CARPENTER: The new postmaster general is a Trump ally, and it looks like he’s curtailing service rather significantly. We appropriately make it difficult to fire people in the postal service, but you can reassign them and transfer them, and that’s what he did with a bunch of people. That’s going to be a problem. If there’s been a postal slowdown, it’s not something that the courts have traditionally stepped in to say, “You need to speed up mail.” And so there is, I think, a genuine concern there. Now, there are different response strategies Democrats can use. One is to have people vote even earlier. Another possibility is that postal employees focused on these ballots may essentially defy some of their superiors and continue to process them or to focus on them. Not rank illegality, but they’ll just “will do their civic duty.” He’s trying to forbid overtime; it’s not clear how enforceable that is.

GAZETTE: When questioned by members of the House Judiciary Committee in late July, Attorney General Barr said even if President Trump refused to accept the results of the election and step down, that he would leave office “if the results are clear.” Although the Department of Justice (DOJ) has a practice of laying low around elections, how much latitude do attorneys general have in election matters? Are they empowered to determine whether results are clear or not?

CARPENTER: Normatively and legally, the DOJ has at least three powers. One, it can issue Office of Legal Counsel guidance, saying “here’s what we think is legal.” Second, it can bring suit. And third, it does have “guns,” which is to say, it has the FBI and other enforcement powers, being used in concert now with the Department of Homeland Security. But in terms of declaring election results, no. That process lies outside the executive branch. Some of it is in states and then some of it is in Congress. That part Barr can’t do. At no point does an attorney general declare that “there is a victor” in the presidency or in a congressional or senatorial race.

GAZETTE: He couldn’t declare that voting procedures or ballots in areas favorable to Biden are illegitimate as a way to keep them from being counted?

CARPENTER: Barr could file suit and try to take some administrative action, but then the matter ends up in a court of law. Then courts play a determining role, at least officially. Where it would be harder to stop him, although I think not impossible, is these administrative actions, like you saw with the clearing of Lafayette Square. But outside of a lawsuit, it’s harder for Barr to intervene in election administration that is essentially a state-level matter. He can always file suit and say “we think there was illegal vote-harvesting or illegal mail-in ballots” or things like that, but then that becomes a judicial question precisely because he is attorney general and the suit is brought by the Department of Justice. Then the federal courts get the final say.

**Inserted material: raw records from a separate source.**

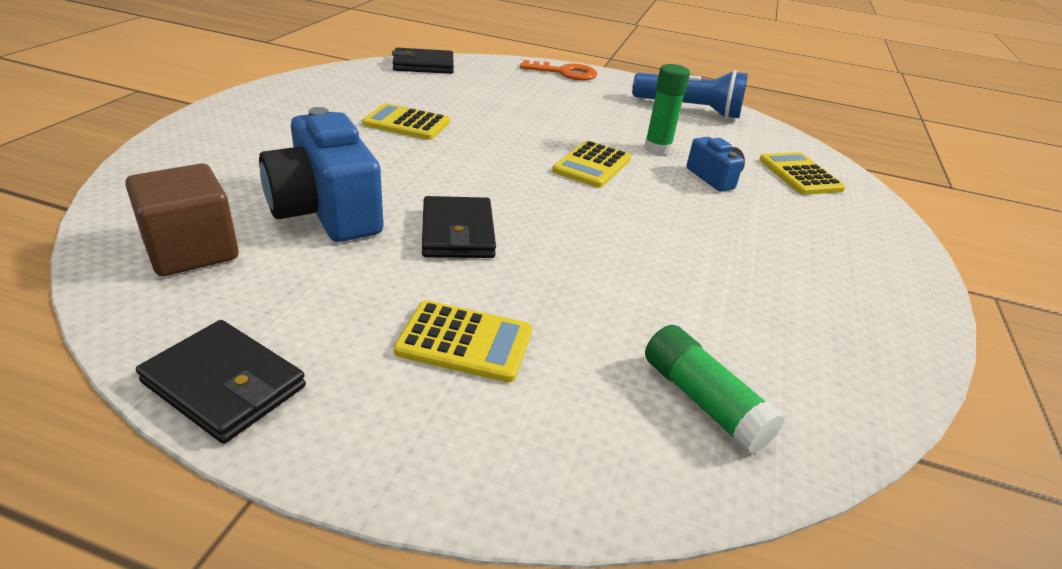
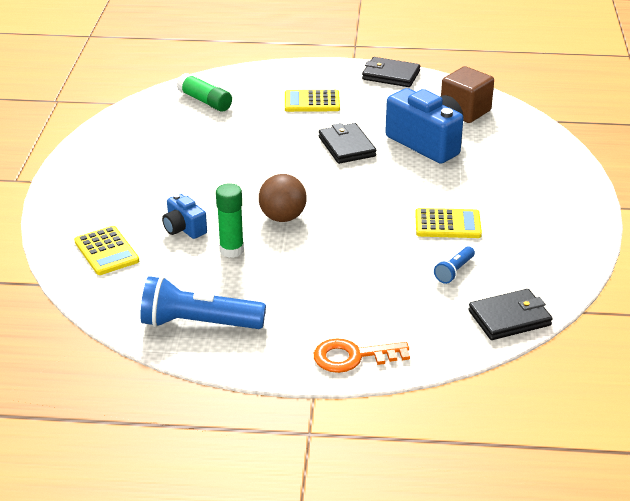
camera: 170 degrees right, 0 degrees up
yellow calculator [552,141,631,188] -> brown ball [259,174,307,222]
none -> blue flashlight [434,246,475,284]

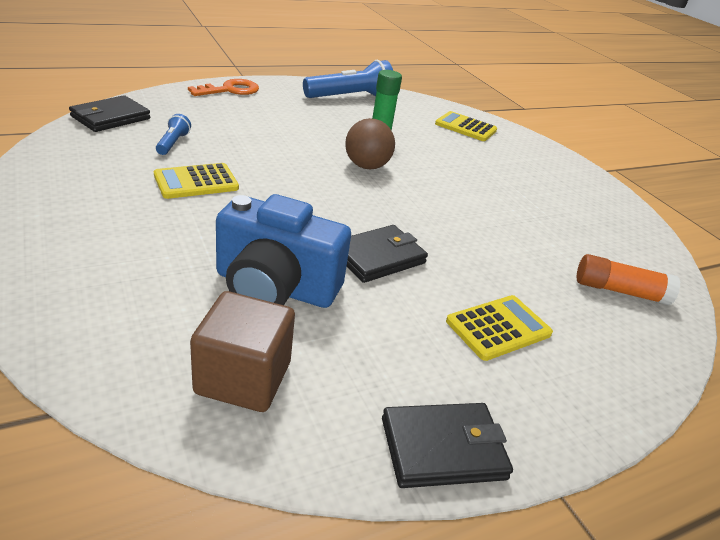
camera: 145 degrees right, 0 degrees up
blue camera [162,194,207,239] -> none
green glue stick [177,73,232,112] -> orange glue stick [577,254,681,305]
black wallet [319,123,376,164] -> black wallet turned 75 degrees counterclockwise [347,225,428,283]

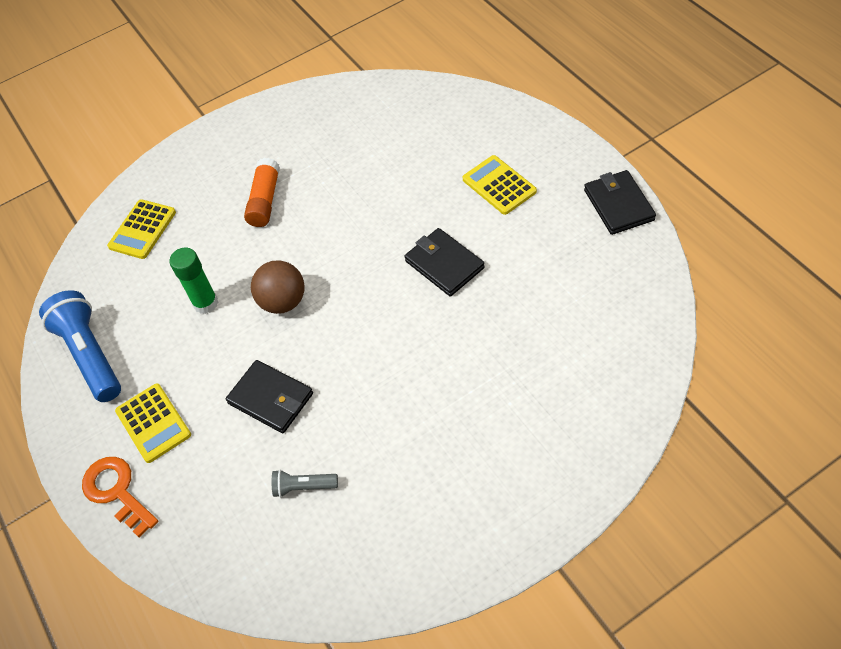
camera: 85 degrees left, 20 degrees up
black wallet [69,95,150,132] -> black wallet moved to [226,360,313,433]
yellow calculator [154,163,239,199] -> yellow calculator moved to [115,383,191,463]
blue flashlight [156,114,191,155] -> grey flashlight [272,470,338,498]
brown cube [190,291,295,412] -> none
blue camera [216,194,351,308] -> none
orange glue stick [577,254,681,305] -> orange glue stick moved to [244,158,280,227]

GAZETTE: Other than the 20th Amendment, which establishes that the term of a president and vice president begins at noon on Jan. 20 following the election, does anything in the Constitution ensure the peaceful transition of power?

CARPENTER: We have a tradition of peaceful transfers of power in the United States, and from November to Jan. 20, 2021, we may well witness the greatest test of that tradition in the history of the republic or since the Civil War. And the reason we may face that test is because not just Trump, but also his allies in the states and in the federal executive branch and in Congress and even among militias, may try to prevent his appropriate constitutional and legal removal from office if Biden wins a real electoral victory.

If there is underpopulation or false population of the Electoral College, then we enter a constitutional crisis. A constitutional crisis is where constitutional actors are taking on powers that they do not normally take on, that they might have but might not have, and where all these things are kind of playing out for the first time. People have raised some question over whether the Senate and the House would have some discretion in certifying those Electoral College slates. Again, we’re in completely uncharted territory here. I don’t know, and once we’re in that scenario, I don’t think anybody knows.

This interview has been edited for clarity and length.